Data records
******************************
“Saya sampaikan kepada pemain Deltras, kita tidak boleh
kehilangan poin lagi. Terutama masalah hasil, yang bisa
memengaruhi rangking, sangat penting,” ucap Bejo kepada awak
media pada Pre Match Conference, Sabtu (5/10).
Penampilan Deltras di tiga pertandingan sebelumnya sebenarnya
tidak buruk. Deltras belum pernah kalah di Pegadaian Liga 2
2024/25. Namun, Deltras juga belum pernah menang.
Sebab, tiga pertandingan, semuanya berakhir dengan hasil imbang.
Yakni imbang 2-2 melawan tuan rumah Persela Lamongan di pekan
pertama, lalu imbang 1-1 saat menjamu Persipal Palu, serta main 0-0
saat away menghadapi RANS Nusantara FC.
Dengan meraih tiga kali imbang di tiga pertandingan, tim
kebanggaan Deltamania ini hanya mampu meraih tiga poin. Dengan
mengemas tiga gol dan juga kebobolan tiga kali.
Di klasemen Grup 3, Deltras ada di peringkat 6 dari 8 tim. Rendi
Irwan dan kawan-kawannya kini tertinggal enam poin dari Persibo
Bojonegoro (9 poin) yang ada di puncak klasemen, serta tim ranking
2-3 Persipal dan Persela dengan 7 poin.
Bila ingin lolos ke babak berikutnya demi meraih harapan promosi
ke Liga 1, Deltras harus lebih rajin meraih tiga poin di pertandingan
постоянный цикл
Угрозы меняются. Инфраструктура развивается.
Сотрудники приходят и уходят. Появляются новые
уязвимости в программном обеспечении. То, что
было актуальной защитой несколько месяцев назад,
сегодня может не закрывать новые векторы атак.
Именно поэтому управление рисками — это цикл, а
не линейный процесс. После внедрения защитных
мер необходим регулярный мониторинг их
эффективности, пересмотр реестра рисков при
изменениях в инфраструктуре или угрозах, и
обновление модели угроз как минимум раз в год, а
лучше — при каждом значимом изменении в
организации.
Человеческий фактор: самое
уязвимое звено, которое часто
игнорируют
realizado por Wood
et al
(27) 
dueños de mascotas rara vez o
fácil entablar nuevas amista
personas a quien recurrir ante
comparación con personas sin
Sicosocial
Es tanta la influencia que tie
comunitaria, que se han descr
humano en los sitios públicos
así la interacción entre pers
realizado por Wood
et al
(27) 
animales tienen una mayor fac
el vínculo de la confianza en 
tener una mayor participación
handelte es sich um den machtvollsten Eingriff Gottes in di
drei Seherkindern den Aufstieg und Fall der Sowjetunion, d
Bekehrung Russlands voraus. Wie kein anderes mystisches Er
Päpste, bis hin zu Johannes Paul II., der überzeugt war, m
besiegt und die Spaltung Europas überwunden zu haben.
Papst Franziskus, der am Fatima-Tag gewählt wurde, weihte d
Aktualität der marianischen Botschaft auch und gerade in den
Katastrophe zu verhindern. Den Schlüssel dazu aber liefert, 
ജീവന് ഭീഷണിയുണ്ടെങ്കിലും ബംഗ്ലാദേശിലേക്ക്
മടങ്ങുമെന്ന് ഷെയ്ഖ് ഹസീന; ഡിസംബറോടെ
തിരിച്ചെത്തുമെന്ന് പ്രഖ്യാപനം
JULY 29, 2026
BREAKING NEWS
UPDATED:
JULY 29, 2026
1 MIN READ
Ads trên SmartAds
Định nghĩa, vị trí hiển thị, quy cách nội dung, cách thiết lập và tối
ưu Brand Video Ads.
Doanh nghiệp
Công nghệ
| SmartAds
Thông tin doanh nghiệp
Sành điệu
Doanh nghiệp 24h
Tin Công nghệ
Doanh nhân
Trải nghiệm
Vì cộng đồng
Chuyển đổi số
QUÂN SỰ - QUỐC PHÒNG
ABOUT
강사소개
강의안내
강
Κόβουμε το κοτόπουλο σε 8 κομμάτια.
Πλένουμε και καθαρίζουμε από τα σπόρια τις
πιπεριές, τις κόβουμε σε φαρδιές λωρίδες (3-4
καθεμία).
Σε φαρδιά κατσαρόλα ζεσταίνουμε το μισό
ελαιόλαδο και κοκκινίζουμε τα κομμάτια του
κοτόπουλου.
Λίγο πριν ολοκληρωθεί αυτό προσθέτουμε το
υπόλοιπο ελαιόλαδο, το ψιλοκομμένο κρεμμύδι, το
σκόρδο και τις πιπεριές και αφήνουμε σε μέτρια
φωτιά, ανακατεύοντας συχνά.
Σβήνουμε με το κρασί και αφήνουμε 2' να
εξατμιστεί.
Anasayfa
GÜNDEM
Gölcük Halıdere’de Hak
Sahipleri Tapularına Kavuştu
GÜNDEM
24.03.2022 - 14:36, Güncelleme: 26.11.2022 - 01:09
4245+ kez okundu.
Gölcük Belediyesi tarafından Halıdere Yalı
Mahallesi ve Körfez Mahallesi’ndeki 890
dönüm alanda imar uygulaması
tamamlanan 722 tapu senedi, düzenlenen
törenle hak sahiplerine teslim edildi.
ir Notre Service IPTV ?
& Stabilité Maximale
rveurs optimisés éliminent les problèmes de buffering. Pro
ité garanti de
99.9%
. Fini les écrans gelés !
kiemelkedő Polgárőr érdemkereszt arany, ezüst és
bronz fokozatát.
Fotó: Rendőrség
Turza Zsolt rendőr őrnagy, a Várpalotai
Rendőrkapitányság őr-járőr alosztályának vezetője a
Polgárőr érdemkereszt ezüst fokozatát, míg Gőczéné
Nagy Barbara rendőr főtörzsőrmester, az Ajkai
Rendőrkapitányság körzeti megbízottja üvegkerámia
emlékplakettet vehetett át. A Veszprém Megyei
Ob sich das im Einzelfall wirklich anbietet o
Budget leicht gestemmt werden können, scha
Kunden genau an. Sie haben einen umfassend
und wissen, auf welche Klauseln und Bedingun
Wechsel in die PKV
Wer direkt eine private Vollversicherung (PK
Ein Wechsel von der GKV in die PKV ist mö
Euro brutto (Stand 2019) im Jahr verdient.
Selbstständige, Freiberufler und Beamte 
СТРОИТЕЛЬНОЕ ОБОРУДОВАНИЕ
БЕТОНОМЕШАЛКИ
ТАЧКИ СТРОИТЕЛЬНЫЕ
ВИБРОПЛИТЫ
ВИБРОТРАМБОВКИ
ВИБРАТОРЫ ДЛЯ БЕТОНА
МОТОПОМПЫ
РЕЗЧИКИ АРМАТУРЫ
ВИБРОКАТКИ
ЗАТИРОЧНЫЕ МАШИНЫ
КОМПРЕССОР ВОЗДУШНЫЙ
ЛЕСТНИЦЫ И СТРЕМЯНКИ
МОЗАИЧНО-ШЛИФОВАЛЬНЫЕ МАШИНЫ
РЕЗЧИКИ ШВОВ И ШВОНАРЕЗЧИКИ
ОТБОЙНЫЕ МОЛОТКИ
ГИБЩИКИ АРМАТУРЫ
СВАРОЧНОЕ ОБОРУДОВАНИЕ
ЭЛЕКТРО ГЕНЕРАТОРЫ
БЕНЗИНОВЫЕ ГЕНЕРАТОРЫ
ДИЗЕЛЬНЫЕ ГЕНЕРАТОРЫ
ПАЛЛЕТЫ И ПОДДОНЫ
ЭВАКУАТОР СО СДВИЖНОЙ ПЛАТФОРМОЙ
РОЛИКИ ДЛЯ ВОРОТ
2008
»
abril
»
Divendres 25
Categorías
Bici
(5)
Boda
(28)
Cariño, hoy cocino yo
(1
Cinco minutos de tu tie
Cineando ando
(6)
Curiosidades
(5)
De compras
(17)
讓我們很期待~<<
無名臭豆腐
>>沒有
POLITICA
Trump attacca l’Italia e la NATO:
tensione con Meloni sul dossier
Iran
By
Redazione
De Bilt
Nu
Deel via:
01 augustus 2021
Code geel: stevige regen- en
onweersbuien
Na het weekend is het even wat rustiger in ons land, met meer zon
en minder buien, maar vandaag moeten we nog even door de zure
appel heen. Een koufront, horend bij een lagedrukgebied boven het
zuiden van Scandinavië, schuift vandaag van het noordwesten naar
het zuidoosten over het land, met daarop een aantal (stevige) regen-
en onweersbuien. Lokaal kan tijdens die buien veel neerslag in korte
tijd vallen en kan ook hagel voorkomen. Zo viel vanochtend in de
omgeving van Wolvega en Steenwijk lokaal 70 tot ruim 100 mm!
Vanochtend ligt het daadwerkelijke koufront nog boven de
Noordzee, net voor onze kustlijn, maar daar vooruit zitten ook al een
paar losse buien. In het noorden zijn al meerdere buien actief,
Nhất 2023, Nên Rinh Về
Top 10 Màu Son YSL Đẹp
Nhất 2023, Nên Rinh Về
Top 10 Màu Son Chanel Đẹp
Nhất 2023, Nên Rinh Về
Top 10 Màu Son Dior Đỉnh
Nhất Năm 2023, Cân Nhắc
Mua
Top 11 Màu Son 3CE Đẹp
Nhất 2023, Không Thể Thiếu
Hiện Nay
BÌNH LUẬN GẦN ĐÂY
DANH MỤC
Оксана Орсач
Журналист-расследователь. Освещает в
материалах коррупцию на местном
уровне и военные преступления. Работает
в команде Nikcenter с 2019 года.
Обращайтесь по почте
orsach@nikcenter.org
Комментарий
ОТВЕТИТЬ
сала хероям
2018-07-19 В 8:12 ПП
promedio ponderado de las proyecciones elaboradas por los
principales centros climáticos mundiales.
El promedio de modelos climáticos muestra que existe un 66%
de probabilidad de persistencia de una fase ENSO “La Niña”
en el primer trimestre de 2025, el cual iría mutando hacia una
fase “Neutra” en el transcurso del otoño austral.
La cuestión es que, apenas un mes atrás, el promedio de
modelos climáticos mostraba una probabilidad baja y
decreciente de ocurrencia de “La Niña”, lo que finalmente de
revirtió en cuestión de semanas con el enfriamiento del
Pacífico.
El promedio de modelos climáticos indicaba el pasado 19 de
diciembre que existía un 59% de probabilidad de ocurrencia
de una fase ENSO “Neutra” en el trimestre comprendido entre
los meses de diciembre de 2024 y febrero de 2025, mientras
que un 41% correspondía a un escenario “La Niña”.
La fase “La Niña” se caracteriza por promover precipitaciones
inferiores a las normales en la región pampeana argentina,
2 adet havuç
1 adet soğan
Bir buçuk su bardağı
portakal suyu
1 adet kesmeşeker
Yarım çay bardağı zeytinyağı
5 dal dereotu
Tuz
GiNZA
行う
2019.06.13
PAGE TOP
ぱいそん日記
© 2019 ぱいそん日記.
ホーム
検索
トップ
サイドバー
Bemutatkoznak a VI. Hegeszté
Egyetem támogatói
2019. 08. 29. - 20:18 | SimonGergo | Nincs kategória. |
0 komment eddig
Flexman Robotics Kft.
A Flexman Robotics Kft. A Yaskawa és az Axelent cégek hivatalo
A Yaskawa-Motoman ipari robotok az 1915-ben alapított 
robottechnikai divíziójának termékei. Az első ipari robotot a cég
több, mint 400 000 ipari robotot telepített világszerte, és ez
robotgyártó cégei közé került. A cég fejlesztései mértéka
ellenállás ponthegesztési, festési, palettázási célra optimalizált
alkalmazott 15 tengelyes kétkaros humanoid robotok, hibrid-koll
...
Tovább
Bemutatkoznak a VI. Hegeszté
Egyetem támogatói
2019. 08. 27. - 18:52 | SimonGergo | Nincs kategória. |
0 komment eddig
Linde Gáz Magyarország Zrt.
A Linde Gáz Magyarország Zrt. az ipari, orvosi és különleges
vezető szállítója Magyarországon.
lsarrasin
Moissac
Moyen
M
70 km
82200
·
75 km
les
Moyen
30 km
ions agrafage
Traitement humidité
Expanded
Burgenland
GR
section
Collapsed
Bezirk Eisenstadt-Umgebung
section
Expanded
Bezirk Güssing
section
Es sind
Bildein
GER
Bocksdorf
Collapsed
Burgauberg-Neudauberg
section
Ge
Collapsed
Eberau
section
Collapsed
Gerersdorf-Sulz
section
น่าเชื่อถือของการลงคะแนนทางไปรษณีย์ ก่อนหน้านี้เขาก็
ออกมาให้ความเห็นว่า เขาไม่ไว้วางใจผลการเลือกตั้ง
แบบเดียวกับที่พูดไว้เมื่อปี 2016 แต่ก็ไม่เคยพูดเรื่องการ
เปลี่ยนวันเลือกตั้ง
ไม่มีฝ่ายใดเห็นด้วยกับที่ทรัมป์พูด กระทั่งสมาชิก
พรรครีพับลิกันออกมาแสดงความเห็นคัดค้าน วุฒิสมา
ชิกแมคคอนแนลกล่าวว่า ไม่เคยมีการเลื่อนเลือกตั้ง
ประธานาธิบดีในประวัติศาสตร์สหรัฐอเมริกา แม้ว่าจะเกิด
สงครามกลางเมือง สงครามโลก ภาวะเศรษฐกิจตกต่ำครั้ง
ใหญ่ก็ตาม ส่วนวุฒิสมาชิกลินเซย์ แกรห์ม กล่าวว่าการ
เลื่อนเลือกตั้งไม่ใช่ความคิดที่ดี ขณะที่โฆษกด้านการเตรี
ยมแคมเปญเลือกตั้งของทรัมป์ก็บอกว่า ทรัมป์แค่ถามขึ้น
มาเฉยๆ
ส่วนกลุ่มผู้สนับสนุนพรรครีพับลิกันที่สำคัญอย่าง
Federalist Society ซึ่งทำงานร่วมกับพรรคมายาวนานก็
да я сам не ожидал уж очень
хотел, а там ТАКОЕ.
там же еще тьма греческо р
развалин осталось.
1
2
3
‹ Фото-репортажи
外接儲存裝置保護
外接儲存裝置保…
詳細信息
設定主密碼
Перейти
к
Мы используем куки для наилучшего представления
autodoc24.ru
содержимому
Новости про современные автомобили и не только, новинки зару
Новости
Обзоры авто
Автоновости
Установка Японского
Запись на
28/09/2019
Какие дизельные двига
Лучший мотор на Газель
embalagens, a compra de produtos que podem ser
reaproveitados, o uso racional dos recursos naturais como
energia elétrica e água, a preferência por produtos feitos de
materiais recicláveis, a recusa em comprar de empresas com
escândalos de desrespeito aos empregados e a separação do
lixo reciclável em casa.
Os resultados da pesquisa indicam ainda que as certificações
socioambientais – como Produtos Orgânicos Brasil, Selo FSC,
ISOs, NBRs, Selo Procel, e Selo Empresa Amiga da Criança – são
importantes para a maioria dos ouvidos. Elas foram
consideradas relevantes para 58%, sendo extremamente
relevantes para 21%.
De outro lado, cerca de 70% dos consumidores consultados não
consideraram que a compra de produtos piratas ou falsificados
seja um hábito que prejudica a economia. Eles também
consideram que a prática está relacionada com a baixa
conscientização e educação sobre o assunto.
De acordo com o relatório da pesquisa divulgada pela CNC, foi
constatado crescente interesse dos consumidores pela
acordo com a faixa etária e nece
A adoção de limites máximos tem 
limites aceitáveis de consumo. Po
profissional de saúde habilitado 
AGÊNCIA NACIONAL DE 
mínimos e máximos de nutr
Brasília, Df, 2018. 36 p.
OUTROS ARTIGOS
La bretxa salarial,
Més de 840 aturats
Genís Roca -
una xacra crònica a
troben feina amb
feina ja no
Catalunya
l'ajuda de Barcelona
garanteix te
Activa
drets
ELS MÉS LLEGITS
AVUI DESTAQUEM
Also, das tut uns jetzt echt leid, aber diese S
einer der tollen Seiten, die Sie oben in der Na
******************************
Required action: Render the lines of the listing as a numbered list, from its first line through the line containing "fácil entablar nuevas amista", with both ends included and blank lines left out.

Finished exercise:
1. “Saya sampaikan kepada pemain Deltras, kita tidak boleh
2. kehilangan poin lagi. Terutama masalah hasil, yang bisa
3. memengaruhi rangking, sangat penting,” ucap Bejo kepada awak
4. media pada Pre Match Conference, Sabtu (5/10).
5. Penampilan Deltras di tiga pertandingan sebelumnya sebenarnya
6. tidak buruk. Deltras belum pernah kalah di Pegadaian Liga 2
7. 2024/25. Namun, Deltras juga belum pernah menang.
8. Sebab, tiga pertandingan, semuanya berakhir dengan hasil imbang.
9. Yakni imbang 2-2 melawan tuan rumah Persela Lamongan di pekan
10. pertama, lalu imbang 1-1 saat menjamu Persipal Palu, serta main 0-0
11. saat away menghadapi RANS Nusantara FC.
12. Dengan meraih tiga kali imbang di tiga pertandingan, tim
13. kebanggaan Deltamania ini hanya mampu meraih tiga poin. Dengan
14. mengemas tiga gol dan juga kebobolan tiga kali.
15. Di klasemen Grup 3, Deltras ada di peringkat 6 dari 8 tim. Rendi
16. Irwan dan kawan-kawannya kini tertinggal enam poin dari Persibo
17. Bojonegoro (9 poin) yang ada di puncak klasemen, serta tim ranking
18. 2-3 Persipal dan Persela dengan 7 poin.
19. Bila ingin lolos ke babak berikutnya demi meraih harapan promosi
20. ke Liga 1, Deltras harus lebih rajin meraih tiga poin di pertandingan
21. постоянный цикл
22. Угрозы меняются. Инфраструктура развивается.
23. Сотрудники приходят и уходят. Появляются новые
24. уязвимости в программном обеспечении. То, что
25. было актуальной защитой несколько месяцев назад,
26. сегодня может не закрывать новые векторы атак.
27. Именно поэтому управление рисками — это цикл, а
28. не линейный процесс. После внедрения защитных
29. мер необходим регулярный мониторинг их
30. эффективности, пересмотр реестра рисков при
31. изменениях в инфраструктуре или угрозах, и
32. обновление модели угроз как минимум раз в год, а
33. лучше — при каждом значимом изменении в
34. организации.
35. Человеческий фактор: самое
36. уязвимое звено, которое часто
37. игнорируют
38. realizado por Wood
39. et al
40. (27) 
41. dueños de mascotas rara vez o
42. fácil entablar nuevas amista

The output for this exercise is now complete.